Page text =>
□ □ □
Engineering Principles, Core Practices and Culture

For any technology pre-launch startup, a key initial goal is to ship a reliable MVP fast, learn quickly, and preserve future flexibility. There are fundamental software engineering principles and practices that should be followed in order to achieve this goal:

Engineering Principles (The “Why”)

1. Build for Learning First

Principle: Early engineering exists to validate assumptions, not to be perfect.

• Optimise for fast feedback over completeness

• Prefer experiments over big builds

• Treat assumptions as hypotheses

2. Simplicity Over Cleverness

Principle: Simple systems are easier to change.

• Avoid over-engineering

• Use proven tools and frameworks

• Prefer explicit, readable code

3. Bias Toward Shipping

Principle: Working software beats perfect plans.

• Small, frequent releases

• Feature flags over long branches

• MVP > v1.0 fantasies

4. Ownership & Accountability

Principle: Every system has a clear owner.
□ □ □
Excerpted data =>
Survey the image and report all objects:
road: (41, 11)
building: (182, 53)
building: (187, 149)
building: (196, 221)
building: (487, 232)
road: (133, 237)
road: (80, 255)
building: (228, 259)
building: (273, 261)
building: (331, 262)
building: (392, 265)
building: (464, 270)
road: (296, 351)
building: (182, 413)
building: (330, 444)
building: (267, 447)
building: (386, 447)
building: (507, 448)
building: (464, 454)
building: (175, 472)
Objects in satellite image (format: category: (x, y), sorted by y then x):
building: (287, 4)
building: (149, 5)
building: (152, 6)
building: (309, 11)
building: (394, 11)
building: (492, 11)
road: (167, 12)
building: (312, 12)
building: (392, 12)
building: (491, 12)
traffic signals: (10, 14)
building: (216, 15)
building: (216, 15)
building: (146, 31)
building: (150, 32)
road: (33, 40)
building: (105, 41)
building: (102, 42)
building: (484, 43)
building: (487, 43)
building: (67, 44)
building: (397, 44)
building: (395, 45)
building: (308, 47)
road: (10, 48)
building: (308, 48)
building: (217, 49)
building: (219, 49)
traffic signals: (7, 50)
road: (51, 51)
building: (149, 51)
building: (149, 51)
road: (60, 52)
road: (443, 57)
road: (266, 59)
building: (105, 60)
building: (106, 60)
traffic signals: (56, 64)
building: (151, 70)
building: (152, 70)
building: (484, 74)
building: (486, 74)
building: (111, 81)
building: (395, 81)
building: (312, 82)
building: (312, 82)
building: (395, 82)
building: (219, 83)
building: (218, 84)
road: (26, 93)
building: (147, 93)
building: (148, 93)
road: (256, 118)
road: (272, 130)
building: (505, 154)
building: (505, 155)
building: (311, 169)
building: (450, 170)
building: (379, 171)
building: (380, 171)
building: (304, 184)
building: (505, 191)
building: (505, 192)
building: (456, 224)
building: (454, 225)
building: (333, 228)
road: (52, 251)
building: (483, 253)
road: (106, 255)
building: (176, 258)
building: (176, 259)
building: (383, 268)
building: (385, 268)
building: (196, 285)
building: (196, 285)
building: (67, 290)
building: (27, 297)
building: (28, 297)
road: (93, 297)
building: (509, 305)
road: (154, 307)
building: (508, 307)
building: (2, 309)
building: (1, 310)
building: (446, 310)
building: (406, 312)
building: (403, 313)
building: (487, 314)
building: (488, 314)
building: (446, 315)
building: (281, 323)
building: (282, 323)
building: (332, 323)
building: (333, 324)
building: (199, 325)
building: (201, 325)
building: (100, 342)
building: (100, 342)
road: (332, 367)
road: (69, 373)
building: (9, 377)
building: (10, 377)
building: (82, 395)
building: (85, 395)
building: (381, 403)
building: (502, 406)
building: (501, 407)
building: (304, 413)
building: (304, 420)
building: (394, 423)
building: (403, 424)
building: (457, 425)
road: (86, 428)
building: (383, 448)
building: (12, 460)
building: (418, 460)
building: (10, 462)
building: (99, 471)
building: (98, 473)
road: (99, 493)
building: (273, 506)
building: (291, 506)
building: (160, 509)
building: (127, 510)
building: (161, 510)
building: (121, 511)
□ □ □
Given task 1 => In the engineering principles text, what principle is given for "Simplicity Over Cleverness"?
Given task 2 => Pick up the engineering principles text after its final line and keep writing it.
The records can be left aside here.

Task result 1 => Simple systems are easier to change.

Task result 2 =>
• One person accountable per service/module

• Ownership includes reliability and documentation

5. Design for Change, Not Scale

Principle: Change is more certain than growth.

• Modular architecture

• Clear interfaces

• Delay optimisation until data demands it

6. Quality is Built In, Not Added Later

Principle: Bugs cost more the later they’re found.

• Automated tests over manual testing

• Code reviews as default

• Guardrails instead of heroics

7. Security and Privacy by Default

Principle: Trust is a core feature.

• Least-privilege access

• Secure defaults

• Compliance awareness even pre-launch

Core Engineering Practices (The “How”)

A. Architecture & Technology Choices

Practices

• Monolith first (modular internally)

• Clear separation of concerns

• Cloud-native but not cloud-locked

• Infrastructure as code (lightweight)

Guidelines

• Avoid micro-services pre-launch

• Choose boring, well-documented tech

• Prefer managed services over custom builds

B. Development Workflow

Practices

• Trunk-based development

• Short-lived feature branches

• Daily commits to main

• Feature flags for incomplete work

Definition of Done

• Code reviewed

• Tests passing

• Deployed to staging (or prod)

• Observability in place (logs/errors)

C. Code Quality & Reviews

Practices

• Mandatory peer review

• Small pull requests (<300 lines)

• Focus on clarity, not style nitpicks

• Shared coding standards

Review Checklist

• Does this solve the user problem?

• Is it understandable in 3 months?

• Does it introduce hidden complexity?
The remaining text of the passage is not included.